The show's creative team have labored now for months with an unusual dilemma – how to fix the show when, as The New York Times wearily put it last winter, even the "sheer ineptitude" that's become its freakish main draw "loses its shock value early." Naysayers and critics be damned, the Spider-Man crew has opted for a direct PR attack on the fans. They've appealed to the ones who'd show up for anything U2 or comic book related anyway – and fortunately for Team Spidey, they are legion. Leading man Reeve Carney appeared with Bono and the Edge to do a number from the show on the "American Idol" finale in May in the bombastic, aerial work showoffy number "Rise Above." Then, for the Tonys, they chose a restrained ballad and lots of Reeve Carney closeups, the better to emphasize the kind of swoony romantic stuff that made the movie franchise such a hit with the ladies.
So what do you get after three years of work and multiple retoolings? Incredibly unimpressed reviews. The New York Times has generously revised its opinion from back in February, declaring it an "ascent from jaw-dropping badness to mere mediocrity" while The Wall Street Journal called the book "flabby and witless," the music forgettable, and the cast "pretty, bland and devoid of charisma." And the Washington Post cheered, "On the plus side, however, the whole enterprise is now about 20 minutes shorter." Not exactly the kind of stuff that makes it to the marquee. The audience reaction, meanwhile, has been stunningly divided -- comments at the Times have tended to range from "laughably awful" to "just plain awful," but with a fair smattering of "fun" and "fantastic."
Sometimes, a seemingly doomed production turns into a runaway success anyway. James Cameron's "Titanic" was, before its release, one of the most notoriously problem plagued, budget-run-amok productions in Hollywood history. All was forgotten when the public got a load of its combination of dazzling effects and tragic love. Yet what kept "Titanic" afloat at the box office was the return viewers, especially chicks who couldn't get enough of Leonardo DiCaprio. With "Spider-Man" ticket prices starting at $67.50 and a weekly operating cost estimated at a million dollars, the question of whether or not it can survive economically is still very much up for grabs.

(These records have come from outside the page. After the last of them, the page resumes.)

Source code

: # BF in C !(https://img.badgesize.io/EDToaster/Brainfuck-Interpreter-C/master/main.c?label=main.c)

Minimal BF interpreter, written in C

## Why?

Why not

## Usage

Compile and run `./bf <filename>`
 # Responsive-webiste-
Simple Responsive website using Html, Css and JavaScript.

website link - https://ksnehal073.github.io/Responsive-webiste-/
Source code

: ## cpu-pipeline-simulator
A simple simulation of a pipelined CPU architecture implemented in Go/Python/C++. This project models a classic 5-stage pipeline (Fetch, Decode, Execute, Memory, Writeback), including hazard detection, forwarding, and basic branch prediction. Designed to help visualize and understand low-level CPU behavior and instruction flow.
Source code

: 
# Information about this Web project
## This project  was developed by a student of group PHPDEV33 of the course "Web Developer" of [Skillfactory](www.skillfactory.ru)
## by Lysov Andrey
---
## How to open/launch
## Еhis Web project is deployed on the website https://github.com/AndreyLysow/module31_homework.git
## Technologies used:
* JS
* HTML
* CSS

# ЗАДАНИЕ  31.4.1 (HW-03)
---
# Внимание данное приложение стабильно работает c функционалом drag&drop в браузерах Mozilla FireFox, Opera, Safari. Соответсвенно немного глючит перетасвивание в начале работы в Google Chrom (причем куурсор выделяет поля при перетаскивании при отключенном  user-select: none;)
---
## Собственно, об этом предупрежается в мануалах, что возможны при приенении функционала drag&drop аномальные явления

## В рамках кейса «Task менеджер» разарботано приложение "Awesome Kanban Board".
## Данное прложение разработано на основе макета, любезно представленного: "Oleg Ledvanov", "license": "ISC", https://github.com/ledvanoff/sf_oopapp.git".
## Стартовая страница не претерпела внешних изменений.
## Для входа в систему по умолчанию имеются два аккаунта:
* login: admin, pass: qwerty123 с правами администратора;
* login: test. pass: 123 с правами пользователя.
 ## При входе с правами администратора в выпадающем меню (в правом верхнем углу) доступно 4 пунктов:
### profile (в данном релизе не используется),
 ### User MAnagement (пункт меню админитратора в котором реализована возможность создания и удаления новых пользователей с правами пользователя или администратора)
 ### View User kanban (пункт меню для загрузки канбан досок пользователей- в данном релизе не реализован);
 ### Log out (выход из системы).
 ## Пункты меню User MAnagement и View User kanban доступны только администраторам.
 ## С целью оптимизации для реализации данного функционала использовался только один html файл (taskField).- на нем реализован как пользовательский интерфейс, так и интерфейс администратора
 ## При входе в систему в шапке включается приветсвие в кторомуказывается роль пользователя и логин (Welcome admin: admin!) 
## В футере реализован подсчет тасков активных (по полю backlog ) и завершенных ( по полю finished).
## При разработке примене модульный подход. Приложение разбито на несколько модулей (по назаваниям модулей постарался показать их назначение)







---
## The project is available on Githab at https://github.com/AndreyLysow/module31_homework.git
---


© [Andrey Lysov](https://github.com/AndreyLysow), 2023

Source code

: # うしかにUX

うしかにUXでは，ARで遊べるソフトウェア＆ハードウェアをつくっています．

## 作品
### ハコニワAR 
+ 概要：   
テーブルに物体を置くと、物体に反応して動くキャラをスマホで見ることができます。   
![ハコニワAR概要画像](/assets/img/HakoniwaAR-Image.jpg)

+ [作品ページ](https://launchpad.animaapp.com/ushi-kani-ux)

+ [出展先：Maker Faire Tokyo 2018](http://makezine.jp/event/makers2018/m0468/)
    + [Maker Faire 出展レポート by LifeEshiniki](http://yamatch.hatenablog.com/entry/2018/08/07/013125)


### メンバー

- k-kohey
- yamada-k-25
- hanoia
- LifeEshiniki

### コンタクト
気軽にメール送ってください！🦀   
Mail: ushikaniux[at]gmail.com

"Spider-Man's" Tuesday opening night featured Bill Clinton in the audience, Julie Taymor returning in momentary glory, and a standing ovation for a cast that has got to be seriously over it by now. Yet when I randomly checked this morning if there were still non-rush tickets available for tomorrow's show, I found them easily. Eight years after it opened, good luck getting in to "Wicked" tonight. Not a great omen, Spidey.
The Spider-Man musical undoubtedly represents the culmination of years of genuine hard work and dedication on the part of its cast and crew. But it also represents something that, every step of the way, has seemed formulaic and forced. That's the reason for all the schadenfreude. Bono can jest about the New York Post stories his show has helped create (and then go back to his mansion to bathe in gold bullions), and there will still be fans who will pay to see stunts and power ballads.
But there's surely a lesson for future Broadway moguls in the fact that the biggest hit of the season was a musical by a few other successful stars with an adoring built-in audience. Yet "Book of Mormon" rightfully has earned raves and massive box office not for its "South Park" cachet or even its scathing profanity, but its deeply sweet, funny heart. In among the Joseph Smith jokes, there's a musical that's actually about something, about friendship and loyalty and faith. What a concept! It may not be easy to make a man fly, but "Spider-Man" has at last proved it's possible. It's far harder to make a man seem real, to make an audience care about his struggles and triumphs. But when you can, that's when you've got a show that truly knows how to soar.